> **Task statement**: What you return should be the full listing, word for word, without a single image.

> **Supplied records**:

Content starts

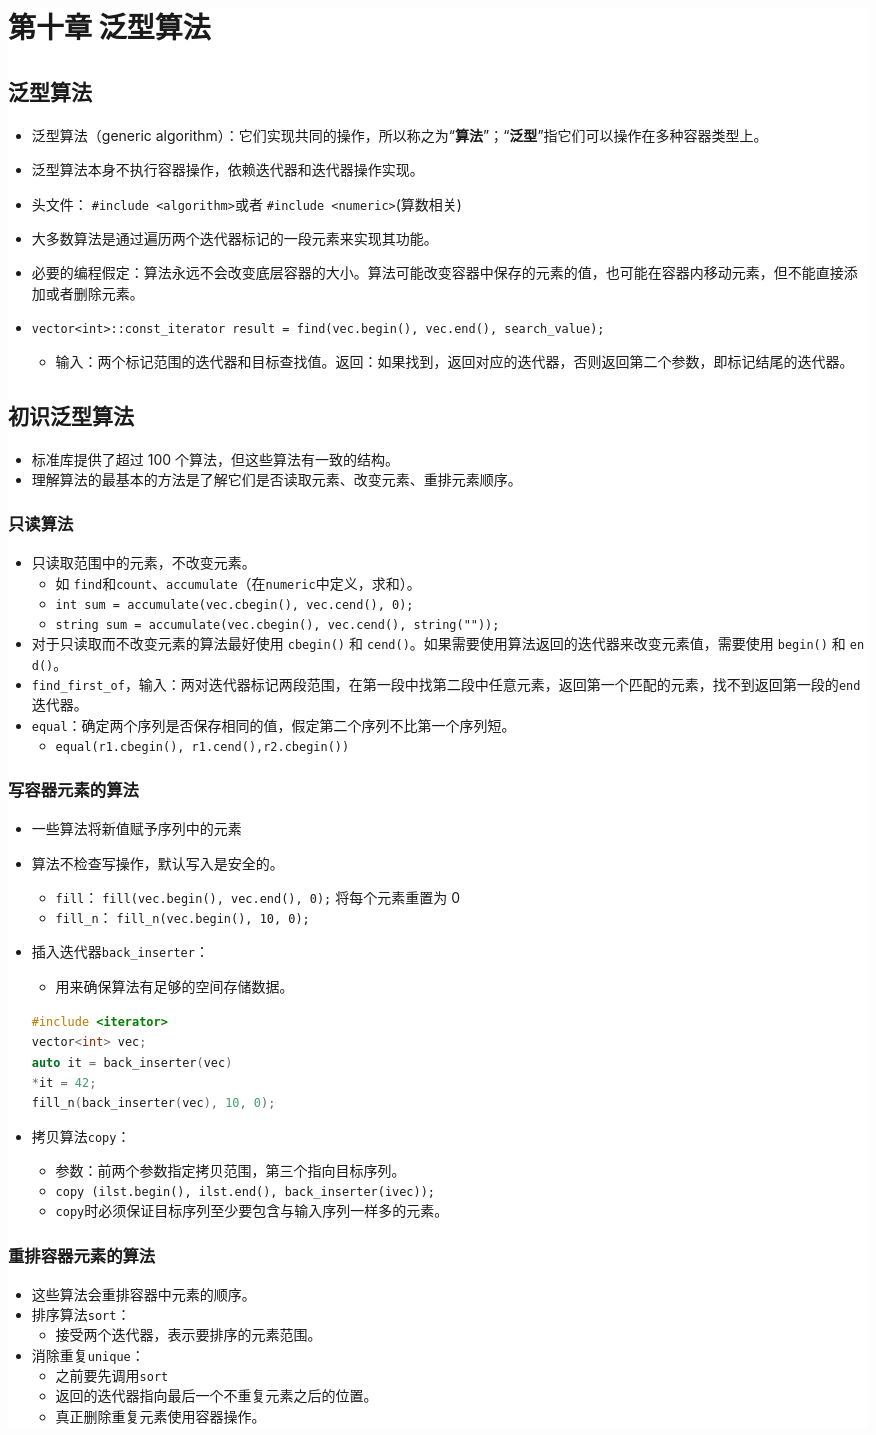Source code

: # 第十章 泛型算法

## 泛型算法

- 泛型算法（generic algorithm）：它们实现共同的操作，所以称之为“**算法**”；“**泛型**”指它们可以操作在多种容器类型上。
- 泛型算法本身不执行容器操作，依赖迭代器和迭代器操作实现。
- 头文件： `#include <algorithm>`或者 `#include <numeric>`(算数相关)
- 大多数算法是通过遍历两个迭代器标记的一段元素来实现其功能。
- 必要的编程假定：算法永远不会改变底层容器的大小。算法可能改变容器中保存的元素的值，也可能在容器内移动元素，但不能直接添加或者删除元素。

- `vector<int>::const_iterator result = find(vec.begin(), vec.end(), search_value);`
  - 输入：两个标记范围的迭代器和目标查找值。返回：如果找到，返回对应的迭代器，否则返回第二个参数，即标记结尾的迭代器。

## 初识泛型算法

- 标准库提供了超过 100 个算法，但这些算法有一致的结构。
- 理解算法的最基本的方法是了解它们是否读取元素、改变元素、重排元素顺序。

### 只读算法
- 只读取范围中的元素，不改变元素。
  - 如 `find`和`count`、`accumulate`（在`numeric`中定义，求和）。
  - `int sum = accumulate(vec.cbegin(), vec.cend(), 0);`
  - `string sum = accumulate(vec.cbegin(), vec.cend(), string(""));`
- 对于只读取而不改变元素的算法最好使用 `cbegin()` 和 `cend()`。如果需要使用算法返回的迭代器来改变元素值，需要使用 `begin()` 和 `end()`。
- `find_first_of`，输入：两对迭代器标记两段范围，在第一段中找第二段中任意元素，返回第一个匹配的元素，找不到返回第一段的`end`迭代器。
- `equal`：确定两个序列是否保存相同的值，假定第二个序列不比第一个序列短。
  - `equal(r1.cbegin(), r1.cend(),r2.cbegin())`

### 写容器元素的算法
- 一些算法将新值赋予序列中的元素
- 算法不检查写操作，默认写入是安全的。
  - `fill`： `fill(vec.begin(), vec.end(), 0);` 将每个元素重置为 0
  - `fill_n`： `fill_n(vec.begin(), 10, 0);`

- 插入迭代器`back_inserter`：
  - 用来确保算法有足够的空间存储数据。
  ```cpp
  #include <iterator>
  vector<int> vec;
  auto it = back_inserter(vec)
  *it = 42;
  fill_n(back_inserter(vec), 10, 0);
  ```

- 拷贝算法`copy`：
  - 参数：前两个参数指定拷贝范围，第三个指向目标序列。
  - `copy (ilst.begin(), ilst.end(), back_inserter(ivec));`
  - `copy`时必须保证目标序列至少要包含与输入序列一样多的元素。

### 重排容器元素的算法
- 这些算法会重排容器中元素的顺序。
- 排序算法`sort`：
  - 接受两个迭代器，表示要排序的元素范围。
- 消除重复`unique`：
  - 之前要先调用`sort`
  - 返回的迭代器指向最后一个不重复元素之后的位置。
  - 真正删除重复元素使用容器操作。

Content ends

> **Exercise response**:
Source code

: # 第十章 泛型算法

## 泛型算法

- 泛型算法（generic algorithm）：它们实现共同的操作，所以称之为“**算法**”；“**泛型**”指它们可以操作在多种容器类型上。
- 泛型算法本身不执行容器操作，依赖迭代器和迭代器操作实现。
- 头文件： `#include <algorithm>`或者 `#include <numeric>`(算数相关)
- 大多数算法是通过遍历两个迭代器标记的一段元素来实现其功能。
- 必要的编程假定：算法永远不会改变底层容器的大小。算法可能改变容器中保存的元素的值，也可能在容器内移动元素，但不能直接添加或者删除元素。

- `vector<int>::const_iterator result = find(vec.begin(), vec.end(), search_value);`
  - 输入：两个标记范围的迭代器和目标查找值。返回：如果找到，返回对应的迭代器，否则返回第二个参数，即标记结尾的迭代器。

## 初识泛型算法

- 标准库提供了超过 100 个算法，但这些算法有一致的结构。
- 理解算法的最基本的方法是了解它们是否读取元素、改变元素、重排元素顺序。

### 只读算法
- 只读取范围中的元素，不改变元素。
  - 如 `find`和`count`、`accumulate`（在`numeric`中定义，求和）。
  - `int sum = accumulate(vec.cbegin(), vec.cend(), 0);`
  - `string sum = accumulate(vec.cbegin(), vec.cend(), string(""));`
- 对于只读取而不改变元素的算法最好使用 `cbegin()` 和 `cend()`。如果需要使用算法返回的迭代器来改变元素值，需要使用 `begin()` 和 `end()`。
- `find_first_of`，输入：两对迭代器标记两段范围，在第一段中找第二段中任意元素，返回第一个匹配的元素，找不到返回第一段的`end`迭代器。
- `equal`：确定两个序列是否保存相同的值，假定第二个序列不比第一个序列短。
  - `equal(r1.cbegin(), r1.cend(),r2.cbegin())`

### 写容器元素的算法
- 一些算法将新值赋予序列中的元素
- 算法不检查写操作，默认写入是安全的。
  - `fill`： `fill(vec.begin(), vec.end(), 0);` 将每个元素重置为 0
  - `fill_n`： `fill_n(vec.begin(), 10, 0);`

- 插入迭代器`back_inserter`：
  - 用来确保算法有足够的空间存储数据。
  ```cpp
  #include <iterator>
  vector<int> vec;
  auto it = back_inserter(vec)
  *it = 42;
  fill_n(back_inserter(vec), 10, 0);
  ```

- 拷贝算法`copy`：
  - 参数：前两个参数指定拷贝范围，第三个指向目标序列。
  - `copy (ilst.begin(), ilst.end(), back_inserter(ivec));`
  - `copy`时必须保证目标序列至少要包含与输入序列一样多的元素。

### 重排容器元素的算法
- 这些算法会重排容器中元素的顺序。
- 排序算法`sort`：
  - 接受两个迭代器，表示要排序的元素范围。
- 消除重复`unique`：
  - 之前要先调用`sort`
  - 返回的迭代器指向最后一个不重复元素之后的位置。
  - 真正删除重复元素使用容器操作。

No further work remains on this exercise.